Work to complete: Each entry must be restated word for word.

Records supplied:

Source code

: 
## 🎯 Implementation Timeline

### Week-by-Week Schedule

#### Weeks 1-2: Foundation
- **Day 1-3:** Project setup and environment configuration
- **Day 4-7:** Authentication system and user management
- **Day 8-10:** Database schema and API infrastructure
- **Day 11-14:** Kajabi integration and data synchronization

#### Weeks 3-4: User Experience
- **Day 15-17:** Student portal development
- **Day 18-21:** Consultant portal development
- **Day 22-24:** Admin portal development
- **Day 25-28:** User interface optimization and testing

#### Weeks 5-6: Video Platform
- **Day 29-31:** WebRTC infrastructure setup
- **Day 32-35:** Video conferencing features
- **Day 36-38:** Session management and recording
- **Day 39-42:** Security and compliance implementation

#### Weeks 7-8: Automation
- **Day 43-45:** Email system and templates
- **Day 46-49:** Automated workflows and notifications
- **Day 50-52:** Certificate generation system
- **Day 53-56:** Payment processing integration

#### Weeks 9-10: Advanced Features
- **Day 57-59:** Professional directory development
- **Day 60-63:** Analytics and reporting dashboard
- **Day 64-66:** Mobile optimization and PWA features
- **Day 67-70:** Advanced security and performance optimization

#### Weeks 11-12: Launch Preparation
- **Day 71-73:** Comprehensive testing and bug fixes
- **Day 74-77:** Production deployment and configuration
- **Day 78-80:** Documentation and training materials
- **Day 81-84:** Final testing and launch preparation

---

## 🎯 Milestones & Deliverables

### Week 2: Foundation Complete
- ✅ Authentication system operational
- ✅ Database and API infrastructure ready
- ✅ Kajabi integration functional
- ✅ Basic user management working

Answer section:
Source code

: 
## 🎯 Implementation Timeline

### Week-by-Week Schedule

#### Weeks 1-2: Foundation
- **Day 1-3:** Project setup and environment configuration
- **Day 4-7:** Authentication system and user management
- **Day 8-10:** Database schema and API infrastructure
- **Day 11-14:** Kajabi integration and data synchronization

#### Weeks 3-4: User Experience
- **Day 15-17:** Student portal development
- **Day 18-21:** Consultant portal development
- **Day 22-24:** Admin portal development
- **Day 25-28:** User interface optimization and testing

#### Weeks 5-6: Video Platform
- **Day 29-31:** WebRTC infrastructure setup
- **Day 32-35:** Video conferencing features
- **Day 36-38:** Session management and recording
- **Day 39-42:** Security and compliance implementation

#### Weeks 7-8: Automation
- **Day 43-45:** Email system and templates
- **Day 46-49:** Automated workflows and notifications
- **Day 50-52:** Certificate generation system
- **Day 53-56:** Payment processing integration

#### Weeks 9-10: Advanced Features
- **Day 57-59:** Professional directory development
- **Day 60-63:** Analytics and reporting dashboard
- **Day 64-66:** Mobile optimization and PWA features
- **Day 67-70:** Advanced security and performance optimization

#### Weeks 11-12: Launch Preparation
- **Day 71-73:** Comprehensive testing and bug fixes
- **Day 74-77:** Production deployment and configuration
- **Day 78-80:** Documentation and training materials
- **Day 81-84:** Final testing and launch preparation

---

## 🎯 Milestones & Deliverables

### Week 2: Foundation Complete
- ✅ Authentication system operational
- ✅ Database and API infrastructure ready
- ✅ Kajabi integration functional
- ✅ Basic user management working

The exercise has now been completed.